Friday, August 10, 2007

Could new Mr. Right be white?

BY DIONNE WALKER RICHMOND, Va. -- For years, Toinetta Jones played the dating game by her mom's strict rule. "Mom always told me, 'Don't you ever bring a white man home,' '' Jones recalled.

But at 37, the Alexandria divorcee has shifted to dating "anyone who asks," regardless of race.
''I don't sit around dreaming about the perfect black man I'm going to marry," Jones said.
Black women nationwide also are reconsidering deep reservations about interracial relationships.

They're taking cues from stars like actress Shar Jackson and tennis pro Venus Williams, as well as blogs, how-to books and novels telling them it's OK to "date out."

It comes as statistics suggest black women are among the least likely to marry.

"I'm not saying that white men are the answer to all our problems," Jones said. "I'm just saying that they offer a different solution."

She reflects many black women frustrated by the field of marriageable black men: Black men are nearly seven times more likely to be incarcerated than white men and more than twice as likely to be unemployed.

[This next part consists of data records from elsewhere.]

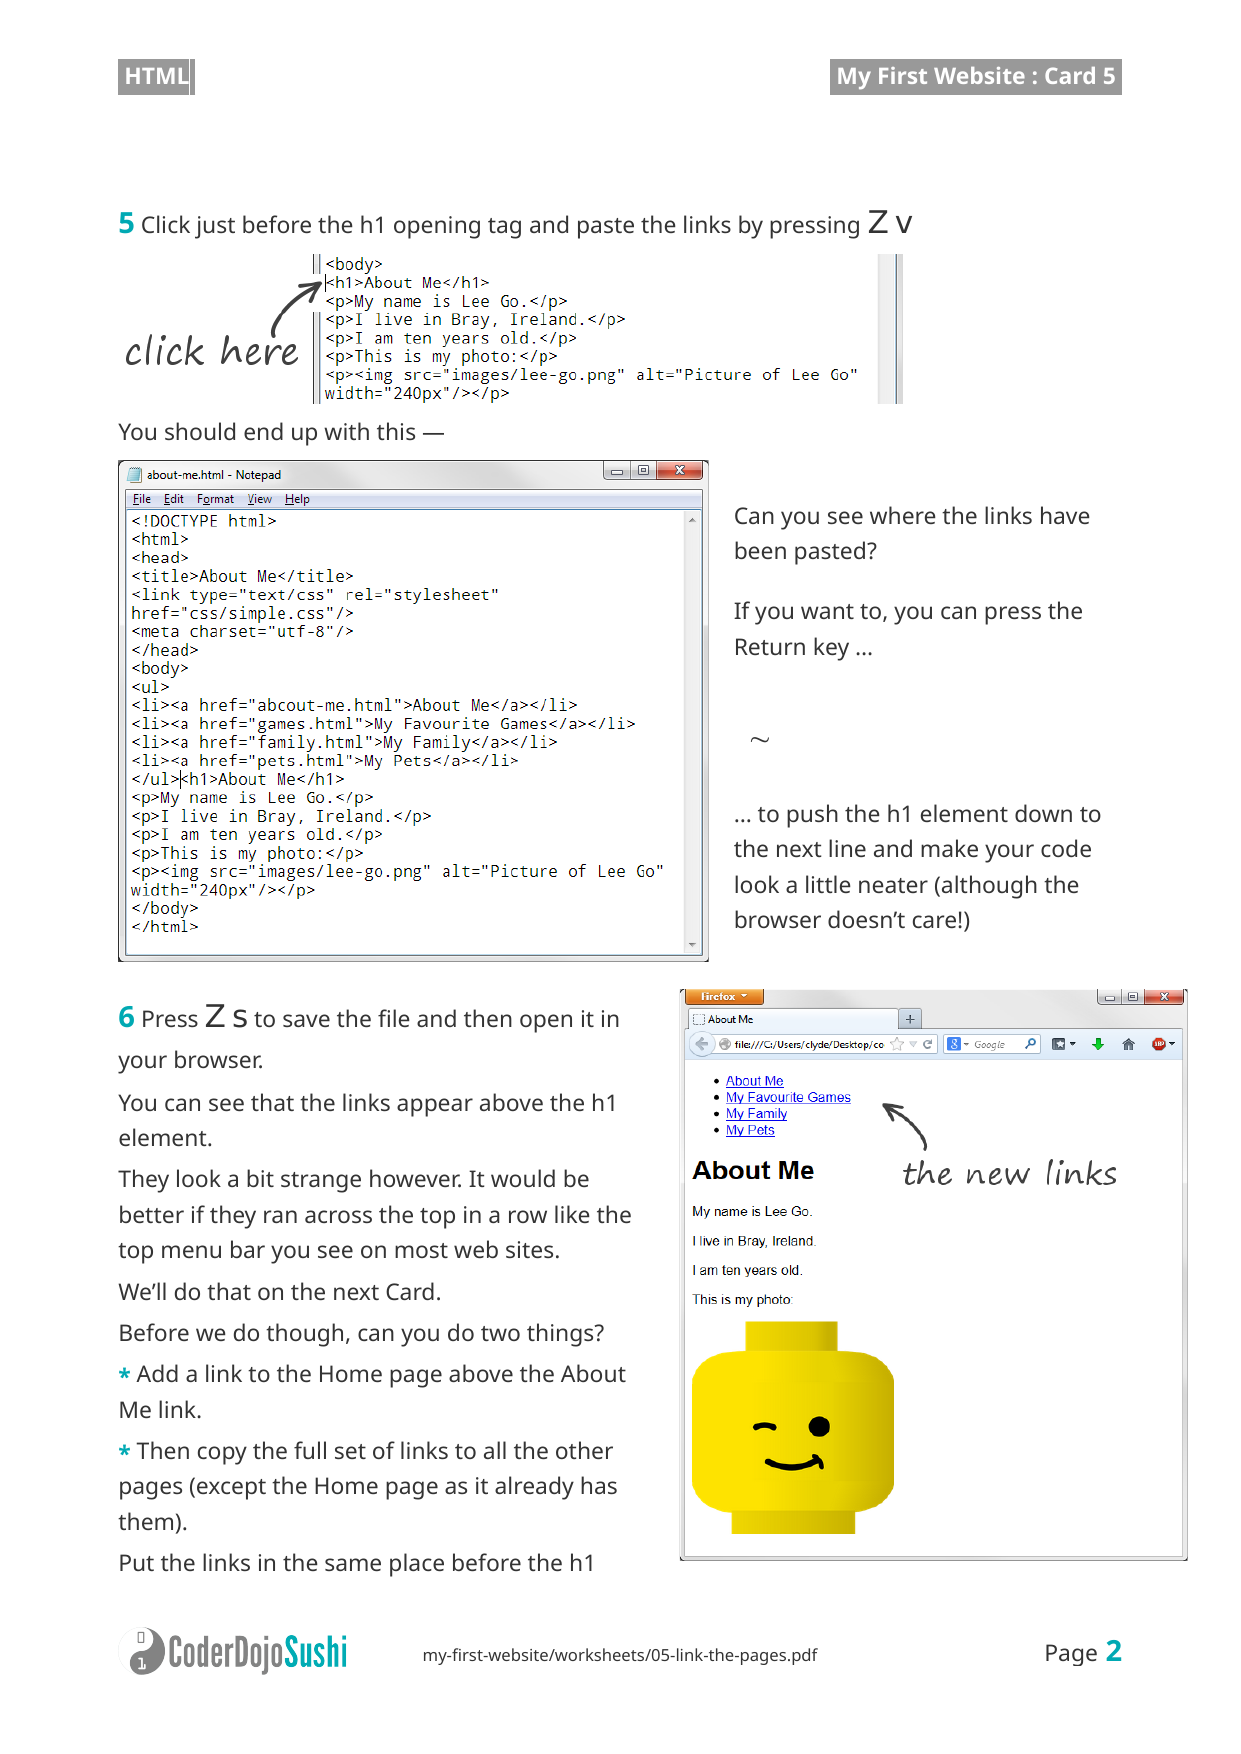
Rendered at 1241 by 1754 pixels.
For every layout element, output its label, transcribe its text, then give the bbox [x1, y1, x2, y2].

text They look a bit strange however. It would be better if they ran across the top in a row like the top menu bar you see on most web sites. [118, 1159, 677, 1266]
picture [118, 1627, 347, 1675]
text 5 Click just before the h1 opening tag and paste the links by pressing Z v [118, 201, 1122, 242]
text Can you see where the links have been pasted? [709, 460, 1122, 567]
text Put the links in the same place before the h1 [118, 1543, 1122, 1579]
text * Add a link to the Home page above the About Me link. [118, 1354, 677, 1425]
text If you want to, you can press the Return key … [709, 591, 1122, 662]
text You can see that the links appear above the h1 element. [118, 1083, 677, 1153]
picture [118, 460, 709, 962]
text * Then copy the full set of links to all the other pages (except the Home page as it already has them). [118, 1431, 677, 1537]
picture [118, 254, 903, 404]
text … to push the h1 element down to the next line and make your code look a little neater (although the browser doesn’t care!) [709, 794, 1122, 936]
text You should end up with this — [118, 412, 1122, 448]
text ~ [709, 674, 1122, 769]
text Before we do though, can you do two things? [118, 1313, 677, 1348]
picture [679, 989, 1188, 1561]
text We’ll do that on the next Card. [118, 1272, 677, 1307]
text 6 Press Z s to save the file and then open it in your browser. [118, 986, 1191, 1564]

Census data showed 117,000 black wife-white husband couples in 2006, up from 95,000 in 2000.

Last year's movie "Something New" centered on an affluent black woman who falls for her white landscaper, a situation not unlikely as black women scale the corporate ladder, said Evia Moore, whose interracial marriage blog draws 1,000 visitors a day.

It features articles like ''Could Mr. Right Be White?'' and pictures of couples like white chef Wolfgang Puck and his new Ethiopian wife.

''Black women are refusing to comply with that message about just find yourself a good blue-collar man with a job, or just find a black man,'' Moore said.

She pointed to low rates of black men in college, a place where women of all races often meet their spouses.

Black women on campus largely are surrounded by non-black men: In 2004, 26.5 percent of black males ages 18 to 24 were enrolled in college vs. 36.5 percent of black women that age, the American Council on Education's most recent statistics show.

Even after college, Roslyn Holcomb struggled to meet professional black men.

"I wanted to get married [and] have children," she said. "If I was only meeting one guy a year, or every few years, that wasn't going to happen."

The Alabama author eventually married a white man.

Kellina Craig-Henderson, a Howard University psychology professor, said modern black women agonize over breaking male-female bonds forged in slavery and strengthened through the Jim Crow era.

''It may be even more of an issue for educated black women who have a sense of the historical realities of this country, where black women often were abused at the hands of white men,'' Craig-Henderson said.

But some black women are complaining many successful black men are choosing blonds.
"They don't want a dark chocolate sister laying around their swimming pool," Moore said.

Back men are voicing their own frustrations with women they feel regard them with suspicion. "They treat us all the same," said W. Randy Short, a Washington writer. "The rapist on the TV is the same as me."